Beyond that, there are enemies that will attack you from off-screen. There are these flying dudes at certain points that take a good few jump-kicks to bring down, and they seem to like hovering in the margins. But even bosses will backstep off-screen and then hit you if you get too close. It happens a lot and can be frustrating.
It’s pretty obvious that Undercover Cops is not the Metal Slug of the beat-’em-up genre. If it was, it would have been extolled as such. The Nazca folks are legends. They’ve never been well-credited (it would appear that’s partially by their choice), but much of their work is known. So, if Undercover Cops was the real deal, you’d know it.

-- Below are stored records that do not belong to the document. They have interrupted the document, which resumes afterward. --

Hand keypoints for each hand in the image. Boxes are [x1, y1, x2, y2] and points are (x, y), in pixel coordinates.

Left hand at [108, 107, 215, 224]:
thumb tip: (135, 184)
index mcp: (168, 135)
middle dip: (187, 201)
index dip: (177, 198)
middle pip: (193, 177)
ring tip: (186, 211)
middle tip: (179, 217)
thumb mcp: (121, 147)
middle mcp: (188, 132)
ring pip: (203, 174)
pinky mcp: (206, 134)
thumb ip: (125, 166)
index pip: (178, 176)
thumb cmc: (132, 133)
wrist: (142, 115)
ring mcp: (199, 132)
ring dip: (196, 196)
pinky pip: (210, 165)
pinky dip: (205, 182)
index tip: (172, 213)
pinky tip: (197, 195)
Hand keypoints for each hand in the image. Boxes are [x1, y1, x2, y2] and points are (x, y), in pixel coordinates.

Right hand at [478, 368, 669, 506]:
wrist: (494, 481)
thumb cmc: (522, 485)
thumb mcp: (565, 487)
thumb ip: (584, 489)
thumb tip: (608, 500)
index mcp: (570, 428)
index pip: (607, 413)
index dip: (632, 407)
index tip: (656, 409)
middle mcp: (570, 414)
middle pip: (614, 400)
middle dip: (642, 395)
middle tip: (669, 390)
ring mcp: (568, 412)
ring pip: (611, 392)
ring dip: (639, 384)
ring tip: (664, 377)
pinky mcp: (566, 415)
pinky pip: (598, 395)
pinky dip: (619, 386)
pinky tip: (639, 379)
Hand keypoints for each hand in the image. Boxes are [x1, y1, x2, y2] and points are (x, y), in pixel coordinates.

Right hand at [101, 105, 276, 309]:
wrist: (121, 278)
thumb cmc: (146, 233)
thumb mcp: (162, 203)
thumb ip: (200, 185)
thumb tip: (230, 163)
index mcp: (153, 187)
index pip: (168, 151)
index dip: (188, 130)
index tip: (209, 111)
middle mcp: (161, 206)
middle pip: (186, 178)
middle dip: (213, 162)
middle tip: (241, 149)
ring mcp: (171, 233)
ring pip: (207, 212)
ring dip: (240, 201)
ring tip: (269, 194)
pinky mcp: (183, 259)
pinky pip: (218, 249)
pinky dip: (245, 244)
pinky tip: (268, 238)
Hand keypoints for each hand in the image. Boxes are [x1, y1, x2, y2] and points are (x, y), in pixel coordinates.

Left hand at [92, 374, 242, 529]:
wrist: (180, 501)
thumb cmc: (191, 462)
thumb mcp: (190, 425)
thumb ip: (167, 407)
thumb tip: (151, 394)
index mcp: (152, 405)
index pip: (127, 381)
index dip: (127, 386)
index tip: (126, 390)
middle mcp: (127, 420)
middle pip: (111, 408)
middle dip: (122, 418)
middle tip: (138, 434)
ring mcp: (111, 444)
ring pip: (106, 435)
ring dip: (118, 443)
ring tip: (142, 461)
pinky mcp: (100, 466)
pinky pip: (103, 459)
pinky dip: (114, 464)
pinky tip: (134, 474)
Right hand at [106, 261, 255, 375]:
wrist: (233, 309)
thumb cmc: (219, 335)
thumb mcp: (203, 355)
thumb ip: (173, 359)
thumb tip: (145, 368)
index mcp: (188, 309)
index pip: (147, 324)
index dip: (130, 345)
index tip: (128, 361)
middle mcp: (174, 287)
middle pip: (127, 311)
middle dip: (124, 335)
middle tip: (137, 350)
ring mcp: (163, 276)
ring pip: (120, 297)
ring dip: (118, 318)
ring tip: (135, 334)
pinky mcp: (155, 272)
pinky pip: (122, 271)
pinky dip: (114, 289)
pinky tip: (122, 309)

That’s not to say that Undercover Cops is bad (unless you play the original international version). However, Metal Slug is the best run-and-gun series out there. Undercover Cops is sort of above par. It’s Captain Commando territory. And like Captain Commando, it largely gets by on its personality, with the art team’s detailed, expressive touches heightening the experience greatly.
But, gosh, that last level. Damn. That is one finale that screams, “Empty your pockets, kid.”
6/10
This review was conducted using MAME and a ROM of the Alpha Renewal version. How is this not going to be on Irem Collection Volume 3? Come on, guys.